Geometry of Semantics in Next-Token Prediction: How Optimization Implicitly Organizes Linguistic Representations
This work provides foundational insights into the implicit geometry of semantics in language models, bridging distributional semantics and neural collapse, which is significant for researchers in NLP and AI interpretability.
The paper tackled the problem of understanding how next-token prediction optimization in language models organizes semantic structure, revealing that models implicitly factor co-occurrence patterns via SVD, with concepts learned earlier corresponding to larger singular values, and validated this on synthetic and pretrained models to recover semantic categories like grammatical types and named entities.
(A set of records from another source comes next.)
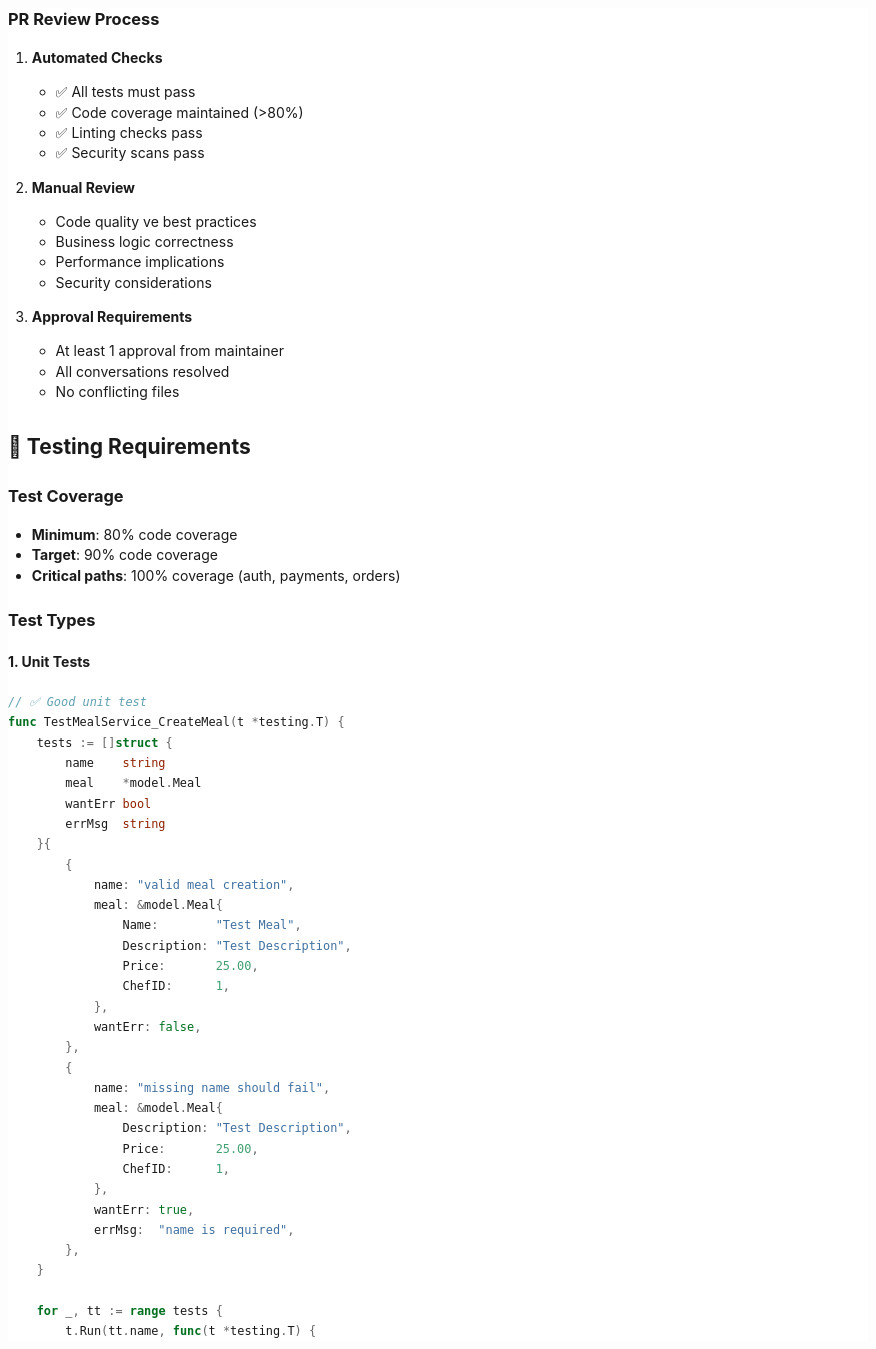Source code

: ### PR Review Process

1. **Automated Checks**
   - ✅ All tests must pass
   - ✅ Code coverage maintained (>80%)
   - ✅ Linting checks pass
   - ✅ Security scans pass

2. **Manual Review**
   - Code quality ve best practices
   - Business logic correctness
   - Performance implications
   - Security considerations

3. **Approval Requirements**
   - At least 1 approval from maintainer
   - All conversations resolved
   - No conflicting files

## 🧪 Testing Requirements

### Test Coverage

- **Minimum**: 80% code coverage
- **Target**: 90% code coverage
- **Critical paths**: 100% coverage (auth, payments, orders)

### Test Types

#### 1. Unit Tests

```go
// ✅ Good unit test
func TestMealService_CreateMeal(t *testing.T) {
    tests := []struct {
        name    string
        meal    *model.Meal
        wantErr bool
        errMsg  string
    }{
        {
            name: "valid meal creation",
            meal: &model.Meal{
                Name:        "Test Meal",
                Description: "Test Description",
                Price:       25.00,
                ChefID:      1,
            },
            wantErr: false,
        },
        {
            name: "missing name should fail",
            meal: &model.Meal{
                Description: "Test Description",
                Price:       25.00,
                ChefID:      1,
            },
            wantErr: true,
            errMsg:  "name is required",
        },
    }

    for _, tt := range tests {
        t.Run(tt.name, func(t *testing.T) {
```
We investigate how next-token prediction (NTP) optimization leads language models to extract and organize semantic structure from text. Our analysis, based on a tractable mathematical model and controlled synthetic data, reveals that NTP implicitly guides models to factor a centered support matrix encoding context-to-next-token co-occurrence patterns via singular value decomposition (SVD). While models never explicitly construct this matrix, learned word and context embeddings converge to its SVD factors, with singular vectors encoding latent semantic concepts through their sign patterns. We demonstrate that concepts corresponding to larger singular values are learned earlier during training, yielding a natural semantic hierarchy where broad categories emerge before fine-grained ones. This insight motivates orthant-based clustering, a method that combines concept signs to identify interpretable semantic categories. We validate our findings on synthetic datasets and pretrained language models, recovering diverse semantic structures such as grammatical categories, named entity types, and topical distinctions (medical, entertainment). Our work bridges classical distributional semantics and neural collapse geometry, characterizing how gradient-based optimization implicitly determines both the matrix representation and factorization method that encode semantic structure.